### TUJUAN
Salinlah dengan persis bagian teks sumber tentang buku Dewi Candrakirana dari "Di sampul depan, ada" hingga "ada kemahiran bahasa.".

### TEKS SUMBER
————

Wednesday, April 24, 2019

Kecantikan, Kematian, Kegilaan


Kecantikan, Kematian, Kegilaan

Bandung Mawardi


Di sampul buku bagian belakang, dipasang keterangan: “Cerita Panji sangat terkenal di daerah asalnya, di sekitar Kediri. Siapa tidak akan sedih bila seseorang ditinggal mati kekasihnya? Lebih sedih lagi adalah Raden Panjikudawaningpati kehilangan Dewi Anggreini, kekasihnya. Sedangkan kematian itu atas usaha Sri Baginda, ayah Raden Panji sendiri karena tidak menyetujui perhubungan mereka.”
Di sampul depan, ada stempel negara dan pemberitahuan: “Khusus SD Inpres 73/74 dan SPG Negeri.” Buku diongkosi pemerintah untuk bacaan bagi SD dan sekolah calon guru. Ongkos cetak ribuan eksemplar buku berjudul Dewi Candrakirana pastilah jutaan rupiah. Buku ditulis atau diceritakan ulang oleh Uliah S. Penerbit buku adalah Indra Press. Kaum lawas ingat Indra Press berarti ingat majalah Si Kuncung. Buku cetak pertama (1974) dan cetak kedua (1977). Buku mewariskan cerita-cerita pernah dilisankan, disenandungkan, dan dipentaskan oleh orang-orang di Jawa dan Asia Tenggara. Pada edisi buku, cerita bakal memiliki pesona asal ada kemahiran bahasa.

————

### CATATAN TERSIMPAN
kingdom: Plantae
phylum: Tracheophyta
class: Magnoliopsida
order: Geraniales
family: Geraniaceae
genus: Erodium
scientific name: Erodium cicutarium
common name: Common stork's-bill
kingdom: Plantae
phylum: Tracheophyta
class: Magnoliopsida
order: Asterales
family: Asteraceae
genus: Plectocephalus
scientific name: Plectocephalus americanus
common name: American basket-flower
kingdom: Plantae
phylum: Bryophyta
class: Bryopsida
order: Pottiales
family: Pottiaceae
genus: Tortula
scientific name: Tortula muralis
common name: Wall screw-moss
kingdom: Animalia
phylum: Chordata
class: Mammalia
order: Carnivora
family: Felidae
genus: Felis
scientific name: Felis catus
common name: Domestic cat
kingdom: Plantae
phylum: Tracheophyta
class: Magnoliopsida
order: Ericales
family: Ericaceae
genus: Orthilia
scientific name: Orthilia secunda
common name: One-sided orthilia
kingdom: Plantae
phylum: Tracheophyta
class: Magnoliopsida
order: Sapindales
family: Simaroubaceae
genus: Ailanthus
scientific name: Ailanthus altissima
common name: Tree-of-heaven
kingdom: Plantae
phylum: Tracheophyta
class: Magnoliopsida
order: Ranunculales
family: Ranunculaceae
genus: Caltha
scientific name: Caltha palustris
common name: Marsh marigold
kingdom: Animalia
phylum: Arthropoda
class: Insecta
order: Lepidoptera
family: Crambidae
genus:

————

### SEBAGAI TANGGAPAN
Di sampul depan, ada stempel negara dan pemberitahuan: “Khusus SD Inpres 73/74 dan SPG Negeri.” Buku diongkosi pemerintah untuk bacaan bagi SD dan sekolah calon guru. Ongkos cetak ribuan eksemplar buku berjudul Dewi Candrakirana pastilah jutaan rupiah. Buku ditulis atau diceritakan ulang oleh Uliah S. Penerbit buku adalah Indra Press. Kaum lawas ingat Indra Press berarti ingat majalah Si Kuncung. Buku cetak pertama (1974) dan cetak kedua (1977). Buku mewariskan cerita-cerita pernah dilisankan, disenandungkan, dan dipentaskan oleh orang-orang di Jawa dan Asia Tenggara. Pada edisi buku, cerita bakal memiliki pesona asal ada kemahiran bahasa.